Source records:
* * * *

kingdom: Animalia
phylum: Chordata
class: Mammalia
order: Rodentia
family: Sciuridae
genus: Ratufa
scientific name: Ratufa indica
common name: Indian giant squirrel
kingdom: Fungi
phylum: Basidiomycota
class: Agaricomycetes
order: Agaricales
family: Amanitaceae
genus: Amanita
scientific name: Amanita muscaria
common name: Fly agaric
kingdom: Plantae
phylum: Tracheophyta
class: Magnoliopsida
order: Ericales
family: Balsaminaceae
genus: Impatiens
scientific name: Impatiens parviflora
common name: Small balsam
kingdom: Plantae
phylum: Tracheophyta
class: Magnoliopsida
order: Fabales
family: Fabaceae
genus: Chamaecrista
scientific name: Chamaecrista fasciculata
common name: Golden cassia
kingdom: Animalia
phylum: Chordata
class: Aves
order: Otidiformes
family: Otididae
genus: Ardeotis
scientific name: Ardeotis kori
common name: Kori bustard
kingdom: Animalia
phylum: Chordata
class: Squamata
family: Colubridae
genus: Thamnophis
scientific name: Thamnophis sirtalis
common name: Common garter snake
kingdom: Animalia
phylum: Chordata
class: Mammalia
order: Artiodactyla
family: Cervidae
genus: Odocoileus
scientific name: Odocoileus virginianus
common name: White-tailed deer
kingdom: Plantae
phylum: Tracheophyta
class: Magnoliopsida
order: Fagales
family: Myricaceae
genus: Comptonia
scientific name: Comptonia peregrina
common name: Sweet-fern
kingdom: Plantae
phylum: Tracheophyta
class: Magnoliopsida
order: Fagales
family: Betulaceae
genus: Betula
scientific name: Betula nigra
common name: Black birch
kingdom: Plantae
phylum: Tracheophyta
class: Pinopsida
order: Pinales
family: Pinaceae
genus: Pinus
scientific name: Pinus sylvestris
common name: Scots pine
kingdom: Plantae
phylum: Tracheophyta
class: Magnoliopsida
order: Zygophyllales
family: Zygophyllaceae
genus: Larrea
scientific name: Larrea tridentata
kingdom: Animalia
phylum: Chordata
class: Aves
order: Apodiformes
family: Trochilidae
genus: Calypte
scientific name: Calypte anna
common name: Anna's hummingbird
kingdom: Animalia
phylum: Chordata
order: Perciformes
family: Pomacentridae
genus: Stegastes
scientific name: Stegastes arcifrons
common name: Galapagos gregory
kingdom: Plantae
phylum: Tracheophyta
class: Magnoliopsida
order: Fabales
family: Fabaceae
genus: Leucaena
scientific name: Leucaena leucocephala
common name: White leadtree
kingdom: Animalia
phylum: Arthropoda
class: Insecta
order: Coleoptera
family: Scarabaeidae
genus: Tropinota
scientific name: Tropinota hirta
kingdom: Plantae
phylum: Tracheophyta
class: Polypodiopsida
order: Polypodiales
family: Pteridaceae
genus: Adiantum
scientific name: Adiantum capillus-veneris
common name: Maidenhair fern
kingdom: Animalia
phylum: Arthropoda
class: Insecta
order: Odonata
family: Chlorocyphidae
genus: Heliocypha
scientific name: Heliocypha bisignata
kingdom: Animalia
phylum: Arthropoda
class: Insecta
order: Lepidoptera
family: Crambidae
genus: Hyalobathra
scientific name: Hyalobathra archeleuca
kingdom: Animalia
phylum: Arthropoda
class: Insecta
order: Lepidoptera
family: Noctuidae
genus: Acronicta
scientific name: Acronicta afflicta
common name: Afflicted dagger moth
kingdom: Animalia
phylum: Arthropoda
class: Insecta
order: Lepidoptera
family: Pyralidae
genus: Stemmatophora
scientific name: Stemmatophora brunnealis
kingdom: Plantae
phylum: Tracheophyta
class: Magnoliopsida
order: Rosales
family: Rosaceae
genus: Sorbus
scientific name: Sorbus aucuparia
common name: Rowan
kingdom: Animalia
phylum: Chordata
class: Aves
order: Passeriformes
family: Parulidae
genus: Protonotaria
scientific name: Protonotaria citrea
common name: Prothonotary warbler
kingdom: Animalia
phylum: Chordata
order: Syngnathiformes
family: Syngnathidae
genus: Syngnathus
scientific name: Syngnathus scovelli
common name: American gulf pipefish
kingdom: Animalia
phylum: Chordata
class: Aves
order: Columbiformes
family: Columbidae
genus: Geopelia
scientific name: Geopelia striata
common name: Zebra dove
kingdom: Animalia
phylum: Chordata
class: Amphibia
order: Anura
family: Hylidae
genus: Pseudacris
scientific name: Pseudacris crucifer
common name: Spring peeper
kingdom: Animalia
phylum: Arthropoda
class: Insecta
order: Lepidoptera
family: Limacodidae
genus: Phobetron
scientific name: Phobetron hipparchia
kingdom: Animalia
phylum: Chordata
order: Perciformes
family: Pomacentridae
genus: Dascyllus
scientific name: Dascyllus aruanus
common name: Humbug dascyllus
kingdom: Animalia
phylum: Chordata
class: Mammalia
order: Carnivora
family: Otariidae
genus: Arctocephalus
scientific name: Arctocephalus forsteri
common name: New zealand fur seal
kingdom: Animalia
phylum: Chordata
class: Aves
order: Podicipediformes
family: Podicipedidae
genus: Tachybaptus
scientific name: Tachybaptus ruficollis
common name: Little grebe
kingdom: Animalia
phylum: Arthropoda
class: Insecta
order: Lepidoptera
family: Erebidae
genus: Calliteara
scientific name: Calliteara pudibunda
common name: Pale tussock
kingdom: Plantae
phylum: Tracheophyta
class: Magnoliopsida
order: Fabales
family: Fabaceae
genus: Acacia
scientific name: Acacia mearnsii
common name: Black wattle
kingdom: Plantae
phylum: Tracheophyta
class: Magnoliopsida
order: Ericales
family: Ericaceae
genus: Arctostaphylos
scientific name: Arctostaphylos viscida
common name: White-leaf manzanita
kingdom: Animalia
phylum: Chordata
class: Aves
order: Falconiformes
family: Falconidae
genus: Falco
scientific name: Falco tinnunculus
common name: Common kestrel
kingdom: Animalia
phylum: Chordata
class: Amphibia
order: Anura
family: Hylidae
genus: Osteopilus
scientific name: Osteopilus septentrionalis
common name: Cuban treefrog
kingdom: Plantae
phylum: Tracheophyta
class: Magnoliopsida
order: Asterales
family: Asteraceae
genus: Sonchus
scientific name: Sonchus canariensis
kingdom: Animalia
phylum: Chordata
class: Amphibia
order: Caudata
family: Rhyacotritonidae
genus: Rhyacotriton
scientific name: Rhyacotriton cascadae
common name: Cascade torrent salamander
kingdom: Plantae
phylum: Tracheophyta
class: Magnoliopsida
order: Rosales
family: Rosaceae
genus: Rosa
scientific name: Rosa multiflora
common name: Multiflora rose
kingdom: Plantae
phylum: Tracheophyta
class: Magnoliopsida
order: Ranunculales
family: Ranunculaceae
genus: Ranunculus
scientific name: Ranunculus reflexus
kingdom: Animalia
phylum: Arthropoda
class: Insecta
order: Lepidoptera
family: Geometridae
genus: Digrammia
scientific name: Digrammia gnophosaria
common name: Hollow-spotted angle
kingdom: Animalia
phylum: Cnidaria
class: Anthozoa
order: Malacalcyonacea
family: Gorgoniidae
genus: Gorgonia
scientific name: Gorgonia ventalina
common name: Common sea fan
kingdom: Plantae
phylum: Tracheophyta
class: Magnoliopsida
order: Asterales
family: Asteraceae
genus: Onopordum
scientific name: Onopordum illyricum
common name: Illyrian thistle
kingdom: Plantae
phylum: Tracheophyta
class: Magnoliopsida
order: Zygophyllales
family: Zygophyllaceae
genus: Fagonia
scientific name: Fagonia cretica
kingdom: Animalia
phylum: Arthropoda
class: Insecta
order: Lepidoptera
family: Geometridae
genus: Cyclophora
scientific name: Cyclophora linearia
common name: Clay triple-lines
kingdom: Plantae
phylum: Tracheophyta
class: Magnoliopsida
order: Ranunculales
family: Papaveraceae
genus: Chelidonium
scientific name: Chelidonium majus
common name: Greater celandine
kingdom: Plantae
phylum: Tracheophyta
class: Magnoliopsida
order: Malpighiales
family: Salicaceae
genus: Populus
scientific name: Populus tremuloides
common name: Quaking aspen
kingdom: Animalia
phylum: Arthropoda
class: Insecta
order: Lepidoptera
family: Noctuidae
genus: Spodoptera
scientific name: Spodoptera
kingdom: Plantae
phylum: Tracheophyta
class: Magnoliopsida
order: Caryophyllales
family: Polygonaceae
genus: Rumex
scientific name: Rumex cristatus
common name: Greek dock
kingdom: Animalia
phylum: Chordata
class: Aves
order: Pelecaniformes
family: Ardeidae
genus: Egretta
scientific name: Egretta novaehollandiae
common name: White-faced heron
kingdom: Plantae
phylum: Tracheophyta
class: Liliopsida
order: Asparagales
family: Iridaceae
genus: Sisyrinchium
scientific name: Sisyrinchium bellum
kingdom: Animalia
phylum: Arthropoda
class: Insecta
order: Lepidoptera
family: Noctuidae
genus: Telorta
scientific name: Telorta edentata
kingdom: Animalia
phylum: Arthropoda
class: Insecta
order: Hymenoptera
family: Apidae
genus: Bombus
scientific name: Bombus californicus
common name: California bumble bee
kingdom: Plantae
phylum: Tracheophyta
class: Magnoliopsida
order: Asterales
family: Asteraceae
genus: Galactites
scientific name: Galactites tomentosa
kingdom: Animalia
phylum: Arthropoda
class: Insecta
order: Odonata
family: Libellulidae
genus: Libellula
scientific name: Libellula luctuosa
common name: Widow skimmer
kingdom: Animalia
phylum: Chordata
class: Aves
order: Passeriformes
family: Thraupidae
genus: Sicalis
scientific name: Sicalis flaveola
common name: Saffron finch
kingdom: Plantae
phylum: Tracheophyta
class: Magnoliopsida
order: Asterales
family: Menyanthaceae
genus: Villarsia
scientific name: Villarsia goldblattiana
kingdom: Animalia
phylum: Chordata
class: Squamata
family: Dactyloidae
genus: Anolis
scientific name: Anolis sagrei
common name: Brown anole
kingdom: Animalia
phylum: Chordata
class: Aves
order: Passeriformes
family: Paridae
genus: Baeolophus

* * * *

What this task involves: Please retype the lines of the listing without changes, starting at the line that contains "scientific name: Sisyrinchium bellum" and ending at the last line of the listing, with both of those lines included.

Finished exercise:
scientific name: Sisyrinchium bellum
kingdom: Animalia
phylum: Arthropoda
class: Insecta
order: Lepidoptera
family: Noctuidae
genus: Telorta
scientific name: Telorta edentata
kingdom: Animalia
phylum: Arthropoda
class: Insecta
order: Hymenoptera
family: Apidae
genus: Bombus
scientific name: Bombus californicus
common name: California bumble bee
kingdom: Plantae
phylum: Tracheophyta
class: Magnoliopsida
order: Asterales
family: Asteraceae
genus: Galactites
scientific name: Galactites tomentosa
kingdom: Animalia
phylum: Arthropoda
class: Insecta
order: Odonata
family: Libellulidae
genus: Libellula
scientific name: Libellula luctuosa
common name: Widow skimmer
kingdom: Animalia
phylum: Chordata
class: Aves
order: Passeriformes
family: Thraupidae
genus: Sicalis
scientific name: Sicalis flaveola
common name: Saffron finch
kingdom: Plantae
phylum: Tracheophyta
class: Magnoliopsida
order: Asterales
family: Menyanthaceae
genus: Villarsia
scientific name: Villarsia goldblattiana
kingdom: Animalia
phylum: Chordata
class: Squamata
family: Dactyloidae
genus: Anolis
scientific name: Anolis sagrei
common name: Brown anole
kingdom: Animalia
phylum: Chordata
class: Aves
order: Passeriformes
family: Paridae
genus: Baeolophus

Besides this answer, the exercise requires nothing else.